Mais il y a un autre atout évolutif à la mort. C'est justement qu'elle adapte l'espèce aux conditions changeantes de notre planète.
Si on prend une glaciation par exemple, les poils longs et les masses adipeuses isolantes sont avantagés, elles ont un avantages mais si les maigres à poil court restent vivants, ils distribuent encore leur patrimoine génétique. L'évolution est plus lente, l'espèce est désavantagé.

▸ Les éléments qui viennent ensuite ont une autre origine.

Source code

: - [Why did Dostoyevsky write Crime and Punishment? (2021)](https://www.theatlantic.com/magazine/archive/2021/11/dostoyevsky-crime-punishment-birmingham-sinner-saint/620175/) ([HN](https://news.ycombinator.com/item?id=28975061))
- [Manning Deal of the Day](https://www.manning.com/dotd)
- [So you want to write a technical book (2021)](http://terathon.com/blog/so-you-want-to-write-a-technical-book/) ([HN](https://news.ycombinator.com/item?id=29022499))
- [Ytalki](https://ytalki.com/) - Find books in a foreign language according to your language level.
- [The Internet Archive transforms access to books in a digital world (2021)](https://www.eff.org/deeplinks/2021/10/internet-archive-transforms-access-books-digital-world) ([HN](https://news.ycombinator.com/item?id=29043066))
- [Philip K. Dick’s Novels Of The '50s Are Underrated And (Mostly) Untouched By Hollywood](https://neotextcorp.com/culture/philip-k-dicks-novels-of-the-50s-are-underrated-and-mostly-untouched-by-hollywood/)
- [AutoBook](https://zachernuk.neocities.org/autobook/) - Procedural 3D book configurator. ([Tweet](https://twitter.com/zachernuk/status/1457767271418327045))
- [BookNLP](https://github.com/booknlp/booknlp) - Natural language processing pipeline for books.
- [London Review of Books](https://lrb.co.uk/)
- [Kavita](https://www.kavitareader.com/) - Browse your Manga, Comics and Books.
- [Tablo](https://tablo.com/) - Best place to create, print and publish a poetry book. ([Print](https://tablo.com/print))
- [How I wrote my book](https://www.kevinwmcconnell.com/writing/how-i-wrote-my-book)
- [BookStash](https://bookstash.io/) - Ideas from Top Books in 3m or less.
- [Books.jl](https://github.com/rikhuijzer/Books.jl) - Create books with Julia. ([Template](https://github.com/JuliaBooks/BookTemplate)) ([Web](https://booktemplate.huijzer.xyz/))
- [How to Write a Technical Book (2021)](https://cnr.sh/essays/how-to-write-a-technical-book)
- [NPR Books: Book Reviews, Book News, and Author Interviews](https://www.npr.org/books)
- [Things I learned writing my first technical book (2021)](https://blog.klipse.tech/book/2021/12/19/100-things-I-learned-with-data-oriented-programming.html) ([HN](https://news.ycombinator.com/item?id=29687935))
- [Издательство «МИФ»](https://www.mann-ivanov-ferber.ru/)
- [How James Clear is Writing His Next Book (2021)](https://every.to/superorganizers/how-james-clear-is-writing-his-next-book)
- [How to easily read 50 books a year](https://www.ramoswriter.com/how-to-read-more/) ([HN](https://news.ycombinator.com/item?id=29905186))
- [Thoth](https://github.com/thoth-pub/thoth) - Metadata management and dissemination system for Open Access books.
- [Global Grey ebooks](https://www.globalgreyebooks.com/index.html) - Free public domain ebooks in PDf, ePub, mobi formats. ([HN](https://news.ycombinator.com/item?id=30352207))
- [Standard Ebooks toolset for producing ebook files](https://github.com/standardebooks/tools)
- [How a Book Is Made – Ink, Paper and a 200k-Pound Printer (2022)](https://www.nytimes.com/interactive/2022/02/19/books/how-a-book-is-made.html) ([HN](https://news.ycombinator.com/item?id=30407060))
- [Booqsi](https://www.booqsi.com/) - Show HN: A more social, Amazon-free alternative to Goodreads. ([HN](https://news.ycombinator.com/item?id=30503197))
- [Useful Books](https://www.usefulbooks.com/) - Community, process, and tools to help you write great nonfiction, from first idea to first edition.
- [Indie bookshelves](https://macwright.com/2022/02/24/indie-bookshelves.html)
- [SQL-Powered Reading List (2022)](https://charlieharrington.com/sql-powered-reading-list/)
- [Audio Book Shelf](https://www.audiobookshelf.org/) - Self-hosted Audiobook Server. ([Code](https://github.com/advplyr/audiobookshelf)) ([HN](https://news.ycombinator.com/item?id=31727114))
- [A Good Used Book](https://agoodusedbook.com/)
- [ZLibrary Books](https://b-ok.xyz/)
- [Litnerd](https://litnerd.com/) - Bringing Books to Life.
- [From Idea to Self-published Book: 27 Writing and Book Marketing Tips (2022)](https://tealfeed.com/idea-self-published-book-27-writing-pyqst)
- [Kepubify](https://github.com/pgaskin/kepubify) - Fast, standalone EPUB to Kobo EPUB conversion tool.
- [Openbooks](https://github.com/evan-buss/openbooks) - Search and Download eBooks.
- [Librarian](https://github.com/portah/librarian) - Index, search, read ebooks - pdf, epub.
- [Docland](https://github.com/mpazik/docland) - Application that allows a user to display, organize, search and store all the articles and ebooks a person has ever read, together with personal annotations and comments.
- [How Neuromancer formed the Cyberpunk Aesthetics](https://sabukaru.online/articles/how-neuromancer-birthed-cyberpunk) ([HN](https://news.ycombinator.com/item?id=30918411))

La mort programée des patrimoines génétiques de l'ancienne génération est un atout pour l'espèce.
Oui, la fin de vie programmée est dans la logique du vivant et c'est la mort qui donne la vitalité à l'espèce ! C'est la logique Darwinienne de sélection des erreurs utiles qui l'a conservée, ou instituée pour toutes les espèces connues à ce jour.
C’est cette logique que je développerais plus tard, qu’on retrouve partout dans l’évolution. La mort, n’est pas un accident, une erreur qu’il faut corriger, elle est indispensable dès le début, au fonctionnement du vivant. Elle est dans sa logique.
Personnellement, je trouve dans cette vérité scientifique, un apaisement philosophique. Savoir que mon père et ma mère meurent et que moi aussi, je suis mortel, soit utile à mes enfants, m’apaise. Mes parents perdurent en moi et en eux.
On ne meurt pas sans cause, on meurt pour laisser de la ressource à nos descendants, aux enfants de l’humanité tout entière et sans doute d’une manière encore plus vaste, pour faire perdurer la logique de fonctionnement du vivant.